DATA PROVIDED:

┏━━

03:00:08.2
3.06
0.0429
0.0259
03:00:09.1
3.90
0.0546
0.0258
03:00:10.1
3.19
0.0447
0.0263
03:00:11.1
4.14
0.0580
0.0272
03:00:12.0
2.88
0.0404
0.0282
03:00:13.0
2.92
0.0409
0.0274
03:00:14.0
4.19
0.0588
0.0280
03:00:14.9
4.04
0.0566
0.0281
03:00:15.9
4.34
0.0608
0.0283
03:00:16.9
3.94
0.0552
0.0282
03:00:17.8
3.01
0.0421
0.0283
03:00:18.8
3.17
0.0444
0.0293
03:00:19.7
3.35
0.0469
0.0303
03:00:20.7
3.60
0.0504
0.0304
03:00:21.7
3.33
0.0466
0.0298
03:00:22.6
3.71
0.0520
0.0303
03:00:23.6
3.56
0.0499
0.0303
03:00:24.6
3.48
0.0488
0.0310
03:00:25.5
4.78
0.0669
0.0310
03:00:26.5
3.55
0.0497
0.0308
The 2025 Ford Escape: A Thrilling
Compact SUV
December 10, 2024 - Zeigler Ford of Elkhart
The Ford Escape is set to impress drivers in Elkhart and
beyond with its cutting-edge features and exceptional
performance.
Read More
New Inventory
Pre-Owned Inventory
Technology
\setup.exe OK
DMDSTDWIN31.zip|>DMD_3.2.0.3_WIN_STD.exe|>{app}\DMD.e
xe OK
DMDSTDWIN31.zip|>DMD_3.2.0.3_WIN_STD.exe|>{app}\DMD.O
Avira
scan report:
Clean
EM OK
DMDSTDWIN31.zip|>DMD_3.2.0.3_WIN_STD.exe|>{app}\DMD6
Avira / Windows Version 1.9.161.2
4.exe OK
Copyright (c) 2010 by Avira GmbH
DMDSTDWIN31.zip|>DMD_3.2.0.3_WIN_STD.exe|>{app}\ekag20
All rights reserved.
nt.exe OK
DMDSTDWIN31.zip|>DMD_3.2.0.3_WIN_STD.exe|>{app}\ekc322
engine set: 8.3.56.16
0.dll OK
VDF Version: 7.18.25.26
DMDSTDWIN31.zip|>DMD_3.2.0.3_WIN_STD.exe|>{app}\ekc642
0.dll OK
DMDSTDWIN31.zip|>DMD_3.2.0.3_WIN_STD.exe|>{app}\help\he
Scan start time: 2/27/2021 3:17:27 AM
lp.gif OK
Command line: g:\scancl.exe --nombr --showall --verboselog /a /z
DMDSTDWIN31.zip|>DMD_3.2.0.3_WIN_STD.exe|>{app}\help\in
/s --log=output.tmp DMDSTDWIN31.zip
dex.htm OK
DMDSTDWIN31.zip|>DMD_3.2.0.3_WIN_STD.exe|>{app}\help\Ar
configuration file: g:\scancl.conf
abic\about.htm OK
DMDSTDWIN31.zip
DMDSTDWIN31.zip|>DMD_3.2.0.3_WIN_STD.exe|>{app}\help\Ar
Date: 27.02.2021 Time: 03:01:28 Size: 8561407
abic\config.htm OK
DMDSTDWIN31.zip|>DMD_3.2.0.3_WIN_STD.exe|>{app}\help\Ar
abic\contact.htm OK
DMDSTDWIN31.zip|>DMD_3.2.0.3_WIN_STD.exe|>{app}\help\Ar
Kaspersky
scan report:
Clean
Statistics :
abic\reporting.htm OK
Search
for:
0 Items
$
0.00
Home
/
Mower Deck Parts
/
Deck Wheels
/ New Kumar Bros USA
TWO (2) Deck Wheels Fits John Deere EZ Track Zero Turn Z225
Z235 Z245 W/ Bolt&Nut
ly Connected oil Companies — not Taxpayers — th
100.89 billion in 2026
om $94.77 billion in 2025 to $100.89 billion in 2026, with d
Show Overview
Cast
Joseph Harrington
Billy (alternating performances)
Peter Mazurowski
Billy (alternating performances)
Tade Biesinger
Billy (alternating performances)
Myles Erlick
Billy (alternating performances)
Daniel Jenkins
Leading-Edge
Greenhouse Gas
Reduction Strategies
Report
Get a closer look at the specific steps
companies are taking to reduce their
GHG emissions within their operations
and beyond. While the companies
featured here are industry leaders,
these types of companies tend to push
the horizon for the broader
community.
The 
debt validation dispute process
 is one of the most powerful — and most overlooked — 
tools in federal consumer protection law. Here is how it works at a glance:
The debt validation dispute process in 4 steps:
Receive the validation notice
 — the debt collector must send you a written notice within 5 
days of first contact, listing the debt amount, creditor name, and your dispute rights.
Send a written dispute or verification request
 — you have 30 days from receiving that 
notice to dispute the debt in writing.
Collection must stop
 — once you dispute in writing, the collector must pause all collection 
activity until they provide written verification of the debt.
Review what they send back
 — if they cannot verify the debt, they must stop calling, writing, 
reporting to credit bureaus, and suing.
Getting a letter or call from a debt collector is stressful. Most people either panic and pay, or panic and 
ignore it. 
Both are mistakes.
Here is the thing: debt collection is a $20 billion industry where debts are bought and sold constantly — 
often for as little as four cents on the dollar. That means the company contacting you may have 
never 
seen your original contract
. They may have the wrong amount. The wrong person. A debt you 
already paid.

┗━━

TASK STATEMENT:
What you return must match the data word for word.

EXERCISE RESULT:
03:00:08.2
3.06
0.0429
0.0259
03:00:09.1
3.90
0.0546
0.0258
03:00:10.1
3.19
0.0447
0.0263
03:00:11.1
4.14
0.0580
0.0272
03:00:12.0
2.88
0.0404
0.0282
03:00:13.0
2.92
0.0409
0.0274
03:00:14.0
4.19
0.0588
0.0280
03:00:14.9
4.04
0.0566
0.0281
03:00:15.9
4.34
0.0608
0.0283
03:00:16.9
3.94
0.0552
0.0282
03:00:17.8
3.01
0.0421
0.0283
03:00:18.8
3.17
0.0444
0.0293
03:00:19.7
3.35
0.0469
0.0303
03:00:20.7
3.60
0.0504
0.0304
03:00:21.7
3.33
0.0466
0.0298
03:00:22.6
3.71
0.0520
0.0303
03:00:23.6
3.56
0.0499
0.0303
03:00:24.6
3.48
0.0488
0.0310
03:00:25.5
4.78
0.0669
0.0310
03:00:26.5
3.55
0.0497
0.0308
The 2025 Ford Escape: A Thrilling
Compact SUV
December 10, 2024 - Zeigler Ford of Elkhart
The Ford Escape is set to impress drivers in Elkhart and
beyond with its cutting-edge features and exceptional
performance.
Read More
New Inventory
Pre-Owned Inventory
Technology
\setup.exe OK
DMDSTDWIN31.zip|>DMD_3.2.0.3_WIN_STD.exe|>{app}\DMD.e
xe OK
DMDSTDWIN31.zip|>DMD_3.2.0.3_WIN_STD.exe|>{app}\DMD.O
Avira
scan report:
Clean
EM OK
DMDSTDWIN31.zip|>DMD_3.2.0.3_WIN_STD.exe|>{app}\DMD6
Avira / Windows Version 1.9.161.2
4.exe OK
Copyright (c) 2010 by Avira GmbH
DMDSTDWIN31.zip|>DMD_3.2.0.3_WIN_STD.exe|>{app}\ekag20
All rights reserved.
nt.exe OK
DMDSTDWIN31.zip|>DMD_3.2.0.3_WIN_STD.exe|>{app}\ekc322
engine set: 8.3.56.16
0.dll OK
VDF Version: 7.18.25.26
DMDSTDWIN31.zip|>DMD_3.2.0.3_WIN_STD.exe|>{app}\ekc642
0.dll OK
DMDSTDWIN31.zip|>DMD_3.2.0.3_WIN_STD.exe|>{app}\help\he
Scan start time: 2/27/2021 3:17:27 AM
lp.gif OK
Command line: g:\scancl.exe --nombr --showall --verboselog /a /z
DMDSTDWIN31.zip|>DMD_3.2.0.3_WIN_STD.exe|>{app}\help\in
/s --log=output.tmp DMDSTDWIN31.zip
dex.htm OK
DMDSTDWIN31.zip|>DMD_3.2.0.3_WIN_STD.exe|>{app}\help\Ar
configuration file: g:\scancl.conf
abic\about.htm OK
DMDSTDWIN31.zip
DMDSTDWIN31.zip|>DMD_3.2.0.3_WIN_STD.exe|>{app}\help\Ar
Date: 27.02.2021 Time: 03:01:28 Size: 8561407
abic\config.htm OK
DMDSTDWIN31.zip|>DMD_3.2.0.3_WIN_STD.exe|>{app}\help\Ar
abic\contact.htm OK
DMDSTDWIN31.zip|>DMD_3.2.0.3_WIN_STD.exe|>{app}\help\Ar
Kaspersky
scan report:
Clean
Statistics :
abic\reporting.htm OK
Search
for:
0 Items
$
0.00
Home
/
Mower Deck Parts
/
Deck Wheels
/ New Kumar Bros USA
TWO (2) Deck Wheels Fits John Deere EZ Track Zero Turn Z225
Z235 Z245 W/ Bolt&Nut
ly Connected oil Companies — not Taxpayers — th
100.89 billion in 2026
om $94.77 billion in 2025 to $100.89 billion in 2026, with d
Show Overview
Cast
Joseph Harrington
Billy (alternating performances)
Peter Mazurowski
Billy (alternating performances)
Tade Biesinger
Billy (alternating performances)
Myles Erlick
Billy (alternating performances)
Daniel Jenkins
Leading-Edge
Greenhouse Gas
Reduction Strategies
Report
Get a closer look at the specific steps
companies are taking to reduce their
GHG emissions within their operations
and beyond. While the companies
featured here are industry leaders,
these types of companies tend to push
the horizon for the broader
community.
The 
debt validation dispute process
 is one of the most powerful — and most overlooked — 
tools in federal consumer protection law. Here is how it works at a glance:
The debt validation dispute process in 4 steps:
Receive the validation notice
 — the debt collector must send you a written notice within 5 
days of first contact, listing the debt amount, creditor name, and your dispute rights.
Send a written dispute or verification request
 — you have 30 days from receiving that 
notice to dispute the debt in writing.
Collection must stop
 — once you dispute in writing, the collector must pause all collection 
activity until they provide written verification of the debt.
Review what they send back
 — if they cannot verify the debt, they must stop calling, writing, 
reporting to credit bureaus, and suing.
Getting a letter or call from a debt collector is stressful. Most people either panic and pay, or panic and 
ignore it. 
Both are mistakes.
Here is the thing: debt collection is a $20 billion industry where debts are bought and sold constantly — 
often for as little as four cents on the dollar. That means the company contacting you may have 
never 
seen your original contract
. They may have the wrong amount. The wrong person. A debt you 
already paid.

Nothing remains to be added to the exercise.